Può trattarsi di un ideale, di una comunità, di una parola data, di un’arte, di una terra. Qualsiasi cosa, purché ci chiami fuori dal nostro piccolo centro di gravità personale, per attingere a fonti di energia decisamente più vaste e di qualità più sopraffina.
Ecco allora l’inganno più raffinato della cosiddetta “cura di sé” contemporanea: ci convince che, per ritrovarci, dobbiamo occuparci ancora di più di noi stessi, quando spesso sarebbe necessario l’esatto contrario. Smettere per un momento di contemplare il nostro malessere come fosse il centro dell’universo e tornare a servire qualcosa di vivo, reale, necessario.

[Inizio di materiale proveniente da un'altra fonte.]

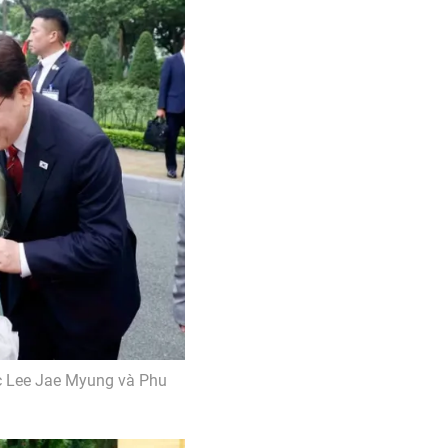
c Lee Jae Myung và Phu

Un consiglio non richiesto?
La prossima volta che ti prenderai cura di te, ricordati che probabilmente stai facendo solo un tagliando, non un’esperienza spirituale.
Un tagliando non serve per interrogarci sulla strada che stiamo percorrendo, o per comprendere la storia che ci stiamo raccontando. Un tagliando serve solo per prendere un attimo di respiro e poi continuare nello stesso modo.
E se continuiamo nello stesso modo, forse il problema non è che non ci curiamo abbastanza; forse il problema è che ci curiamo quel tanto che basta per non svegliarci davvero.